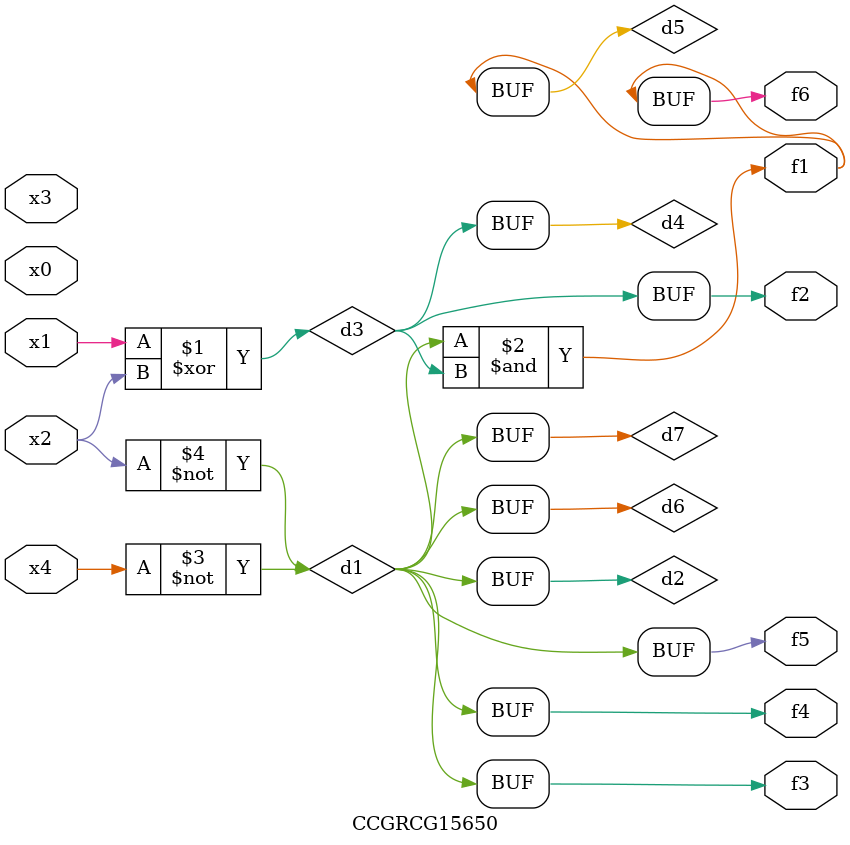
<source format=v>
module CCGRCG15650(
	input x0, x1, x2, x3, x4,
	output f1, f2, f3, f4, f5, f6
);

	wire d1, d2, d3, d4, d5, d6, d7;

	not (d1, x4);
	not (d2, x2);
	xor (d3, x1, x2);
	buf (d4, d3);
	and (d5, d1, d3);
	buf (d6, d1, d2);
	buf (d7, d2);
	assign f1 = d5;
	assign f2 = d4;
	assign f3 = d7;
	assign f4 = d7;
	assign f5 = d7;
	assign f6 = d5;
endmodule

</source>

───

** Brief **
In the records, which lines use the word "assign"? Report them.

** Exercise response **
	assign f1 = d5;
	assign f2 = d4;
	assign f3 = d7;
	assign f4 = d7;
	assign f5 = d7;
	assign f6 = d5;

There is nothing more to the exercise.